:: PROBLEM STATEMENT ::
Reproduce every text line of the material below character for character, leaving out the pictures.

:: DATA SHOWN ::
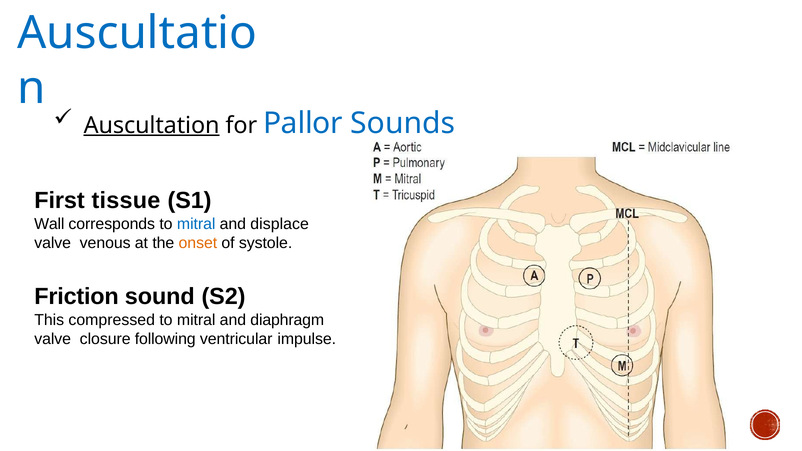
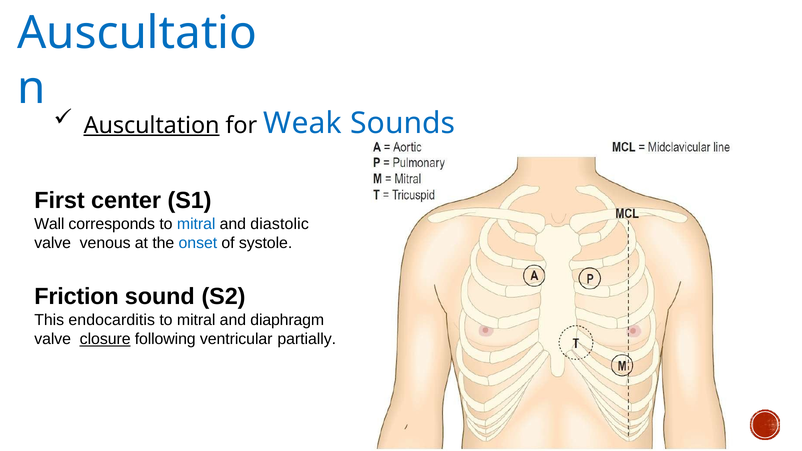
Pallor: Pallor -> Weak
tissue: tissue -> center
displace: displace -> diastolic
onset colour: orange -> blue
compressed: compressed -> endocarditis
closure underline: none -> present
impulse: impulse -> partially
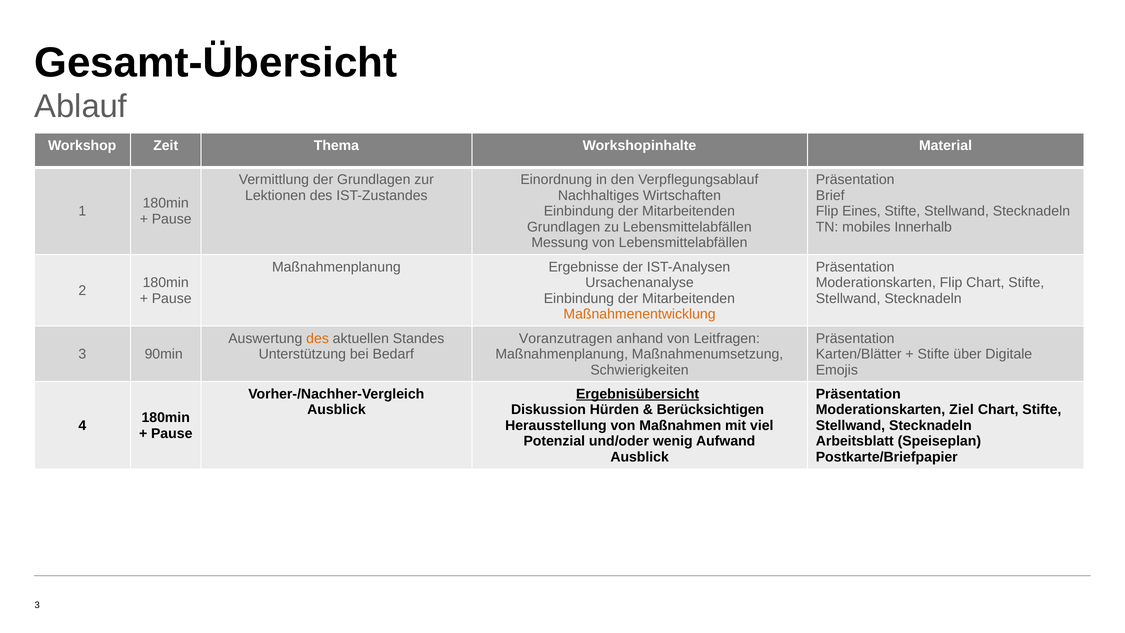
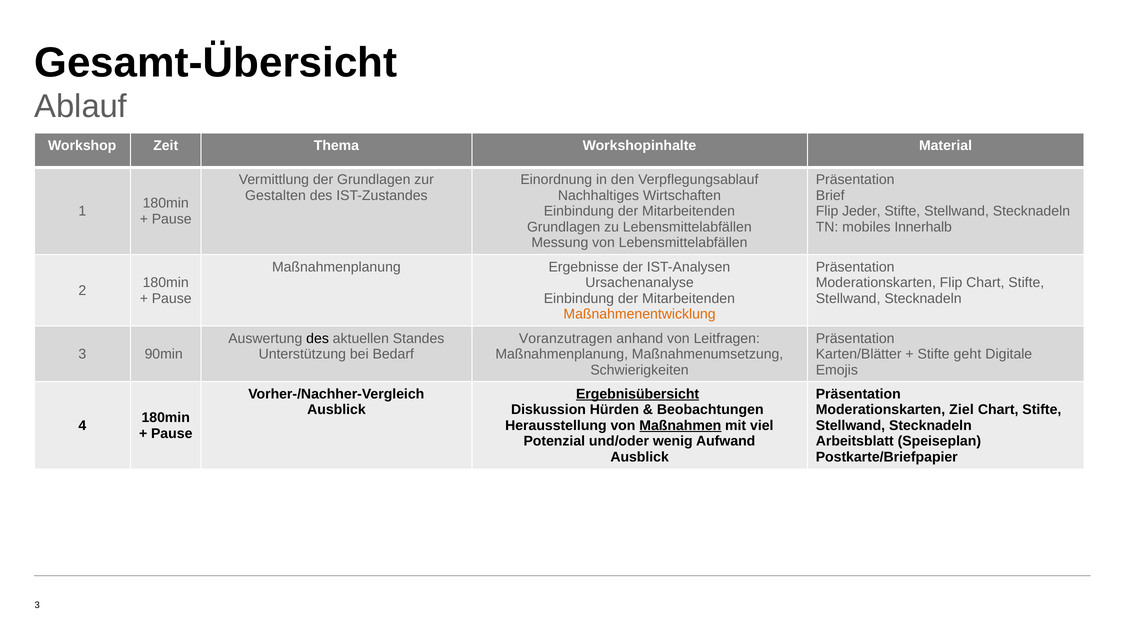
Lektionen: Lektionen -> Gestalten
Eines: Eines -> Jeder
des at (318, 338) colour: orange -> black
über: über -> geht
Berücksichtigen: Berücksichtigen -> Beobachtungen
Maßnahmen underline: none -> present
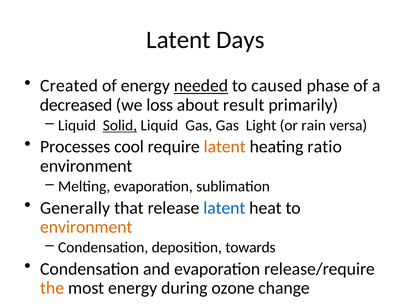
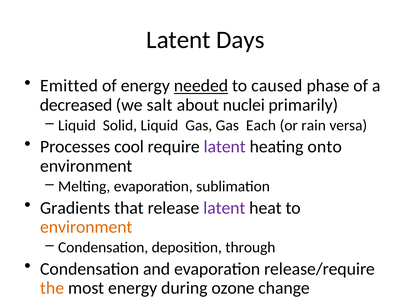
Created: Created -> Emitted
loss: loss -> salt
result: result -> nuclei
Solid underline: present -> none
Light: Light -> Each
latent at (225, 147) colour: orange -> purple
ratio: ratio -> onto
Generally: Generally -> Gradients
latent at (224, 208) colour: blue -> purple
towards: towards -> through
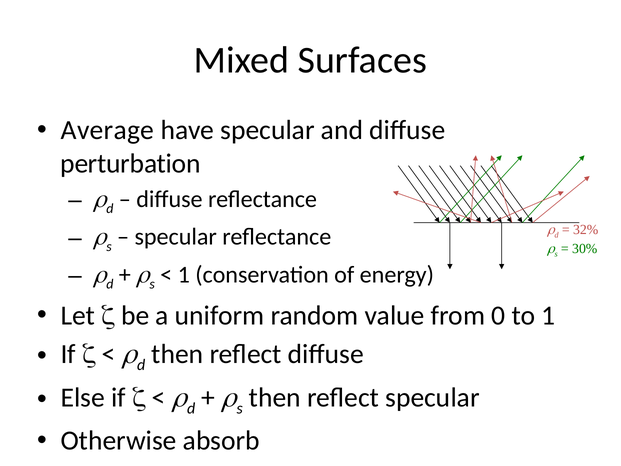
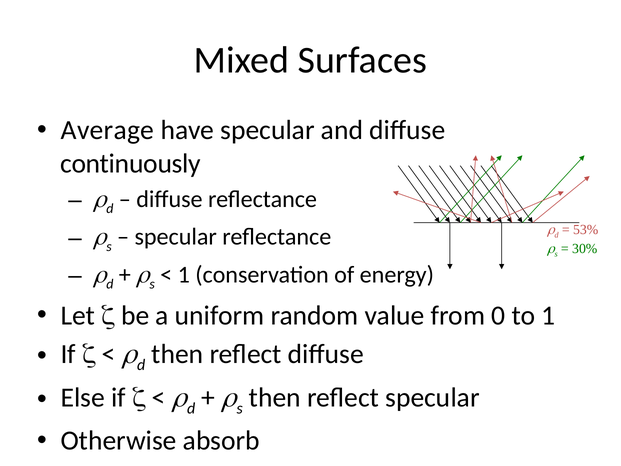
perturbation: perturbation -> continuously
32%: 32% -> 53%
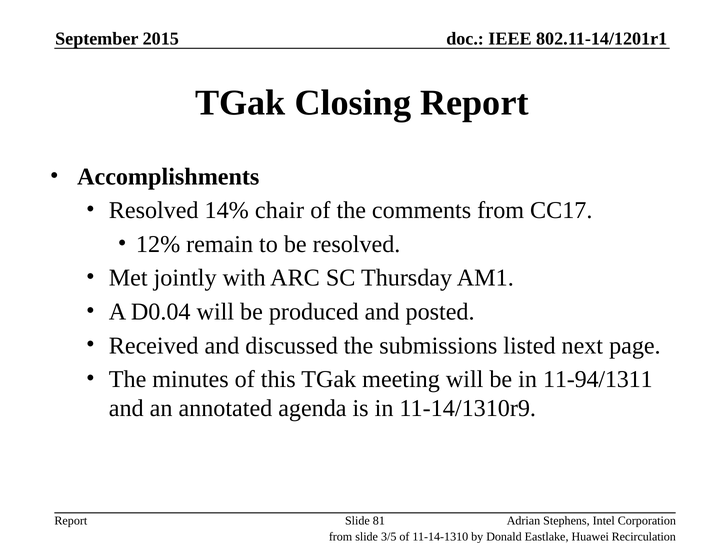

:: RESPONSE TO THE TASK ::
Pallor: Pallor -> Weak
tissue: tissue -> center
displace: displace -> diastolic
onset colour: orange -> blue
compressed: compressed -> endocarditis
closure underline: none -> present
impulse: impulse -> partially
Lektionen: Lektionen -> Gestalten
Eines: Eines -> Jeder
des at (318, 338) colour: orange -> black
über: über -> geht
Berücksichtigen: Berücksichtigen -> Beobachtungen
Maßnahmen underline: none -> present
Created: Created -> Emitted
loss: loss -> salt
result: result -> nuclei
Solid underline: present -> none
Light: Light -> Each
latent at (225, 147) colour: orange -> purple
ratio: ratio -> onto
Generally: Generally -> Gradients
latent at (224, 208) colour: blue -> purple
towards: towards -> through
perturbation: perturbation -> continuously
32%: 32% -> 53%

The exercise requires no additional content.